Americans now believe that access to guns is the greatest threat to public health. Where does that leave Republicans and their unpopular positions on gun control?
Listen To This Story
Following a series of high-profile mass shootings, Americans now believe that “access to guns or firearms” is the No. 1 threat to public health. The issue has replaced “opioids and fentanyl” as the greatest concern, according to the latest Axios-Ipsos American Health Index released this morning.
Overall, 26 percent of Americans felt that the unrestricted availability of weapons is the main public health threat — an increase of 9 percent since February. That is slightly more than the number of Americans who believe that the opioid pandemic is the worst problem.
That shift in public sentiment spells trouble for Republicans — especially if the concern over access to guns motivates Americans to vote.
Even in a country deeply divided on many issues, gun control measures are popular. However, blocking them from becoming law — and even expanding access to firearms — is one of the GOP’s top priorities.
In addition, while many Americans do not understand the complexity of some problems or who is responsible for them, when it comes to gun control, it is very clear which side is to blame for political inaction.
Conversely, for example, Republicans are trying to make the opioids crisis about border security, hoping that this will give them an edge.
Therefore, they want Americans to care about the latter but not the former. The new poll, however, indicates that this isn’t the case.
That could create additional political headwinds for the GOP.
A similar dynamic has been playing out since the Supreme Court paved the way for states to pass anti-abortion legislation last year.
Republicans immediately rushed to enact draconian laws across the country.
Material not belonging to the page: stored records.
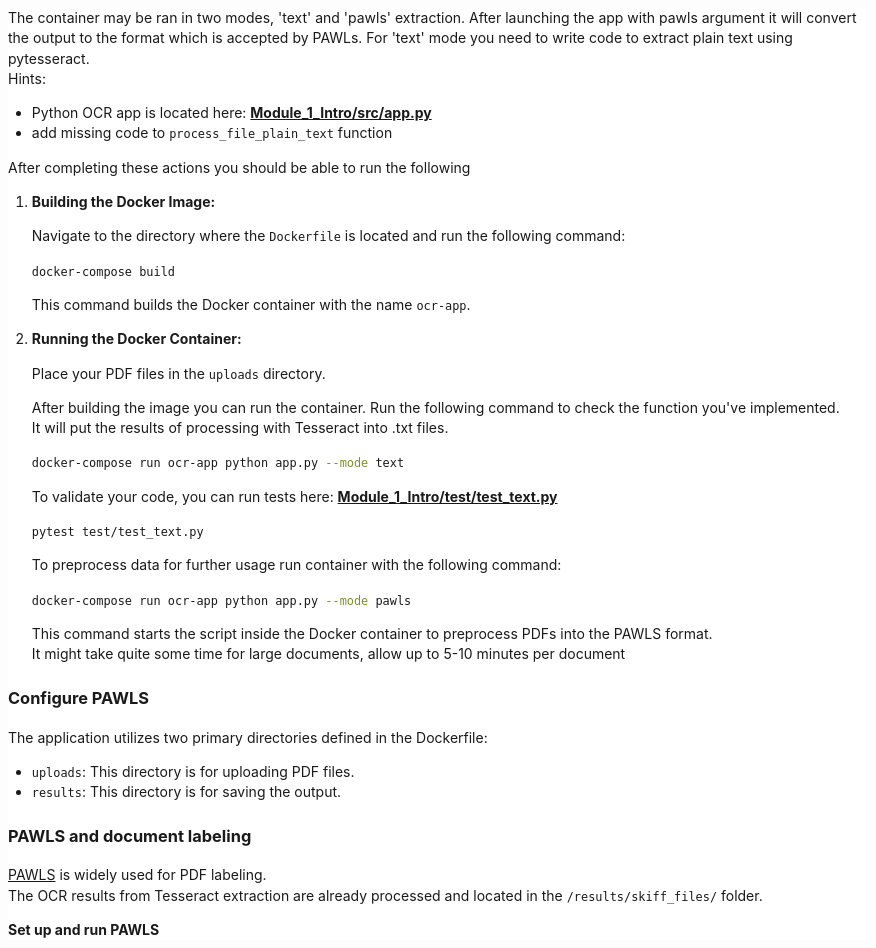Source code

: The container may be ran in two modes, 'text' and 'pawls' extraction. After launching the app with pawls argument it will convert the output to the format which is accepted by PAWLs. For 'text' mode you need to write code to extract plain text using pytesseract.  
Hints:
* Python OCR app is located here: [**Module_1_Intro/src/app.py**](src/app.py)
* add missing code to `process_file_plain_text` function

After completing these actions you should be able to run the following

1. **Building the Docker Image:**

   Navigate to the directory where the `Dockerfile` is located and run the following command:

   ```bash
   docker-compose build
   ```

   This command builds the Docker container with the name `ocr-app`. 

2. **Running the Docker Container:**

   Place your PDF files in the `uploads` directory.  

   After building the image you can run the container.
   Run the following command to check the function you've implemented.  
   It will put the results of processing with Tesseract into .txt files.
   ```bash
   docker-compose run ocr-app python app.py --mode text
   ```
   To validate your code, you can run tests here: **[Module_1_Intro/test/test_text.py](Module_1_Intro/test/test_text.py)**
   
   ```bash
   pytest test/test_text.py
   ```

   To preprocess data for further usage run container with the following command:

   ```bash
   docker-compose run ocr-app python app.py --mode pawls
   ```

   This command starts the script inside the Docker container to preprocess PDFs into the PAWLS format.  
   It might take quite some time for large documents, allow up to 5-10 minutes per document


### Configure PAWLS
The application utilizes two primary directories defined in the Dockerfile:
- `uploads`: This directory is for uploading PDF files.
- `results`: This directory is for saving the output.

### PAWLS and document labeling
[PAWLS](https://github.com/allenai/pawls) is widely used for PDF labeling.  
The OCR results from Tesseract extraction are already processed and located in the `/results/skiff_files/` folder.

**Set up and run PAWLS**
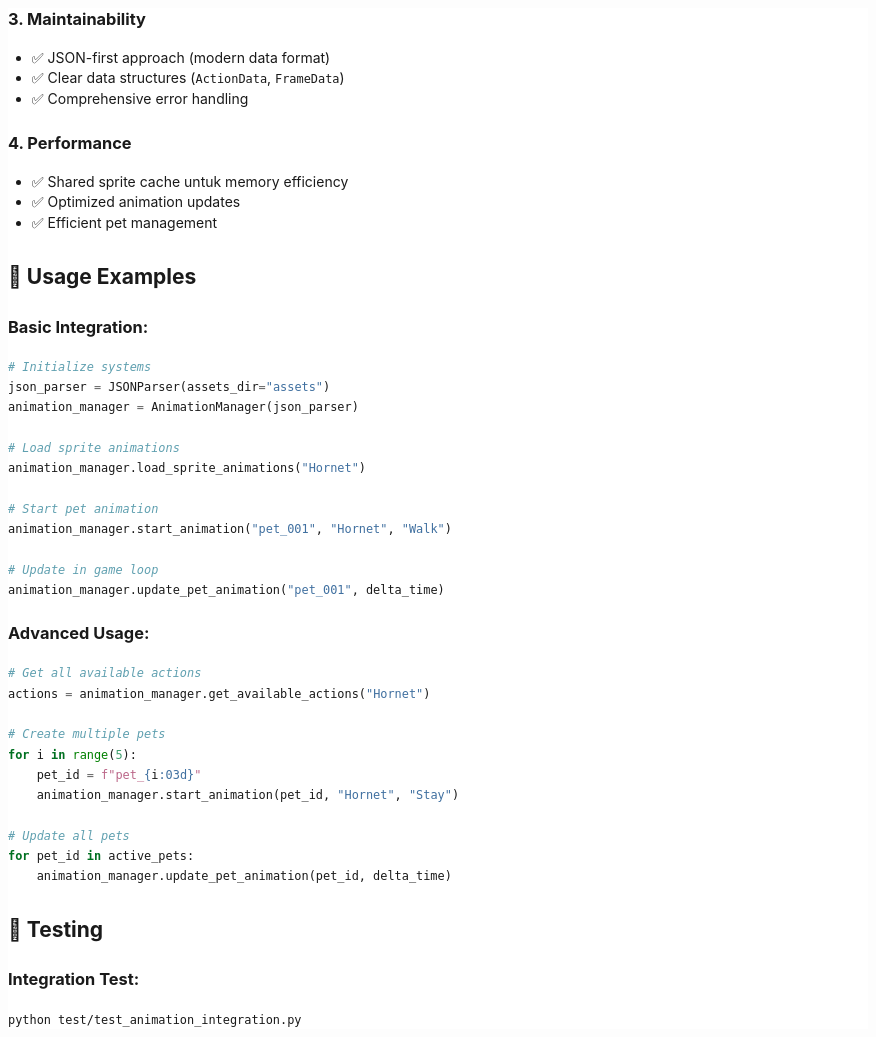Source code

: ### 3. **Maintainability**
- ✅ JSON-first approach (modern data format)
- ✅ Clear data structures (`ActionData`, `FrameData`)
- ✅ Comprehensive error handling

### 4. **Performance**
- ✅ Shared sprite cache untuk memory efficiency
- ✅ Optimized animation updates
- ✅ Efficient pet management

## 🔧 Usage Examples

### **Basic Integration:**
```python
# Initialize systems
json_parser = JSONParser(assets_dir="assets")
animation_manager = AnimationManager(json_parser)

# Load sprite animations
animation_manager.load_sprite_animations("Hornet")

# Start pet animation
animation_manager.start_animation("pet_001", "Hornet", "Walk")

# Update in game loop
animation_manager.update_pet_animation("pet_001", delta_time)
```

### **Advanced Usage:**
```python
# Get all available actions
actions = animation_manager.get_available_actions("Hornet")

# Create multiple pets
for i in range(5):
    pet_id = f"pet_{i:03d}"
    animation_manager.start_animation(pet_id, "Hornet", "Stay")

# Update all pets
for pet_id in active_pets:
    animation_manager.update_pet_animation(pet_id, delta_time)
```

## 🧪 Testing

### **Integration Test:**
```bash
python test/test_animation_integration.py
```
While the resulting abortion bans have been popular with a segment of their base, GOP candidates have been paying a price for them at the ballot box.
If the current gun violence crisis has a similar effect, Republicans running in swing districts and competitive states could find themselves in real trouble because they will have to defend two very unpopular positions that their party has taken.
Another finding of the poll will likely add to the GOP’s headaches.
A vast majority of all Americans (77 percent), including three-quarters of Republicans, are opposed to reducing Medicare and Social Security spending to lower the federal deficit. However, reining in “entitlement spending” is another priority of GOP lawmakers in Washington.
One positive for Republicans coming out of the poll is that most Americans (63 percent) support requiring Medicaid beneficiaries and recipients of “food stamps” to provide proof of work to receive these benefits.
That is an issue the GOP wants to make part of a deal on a debt ceiling increase.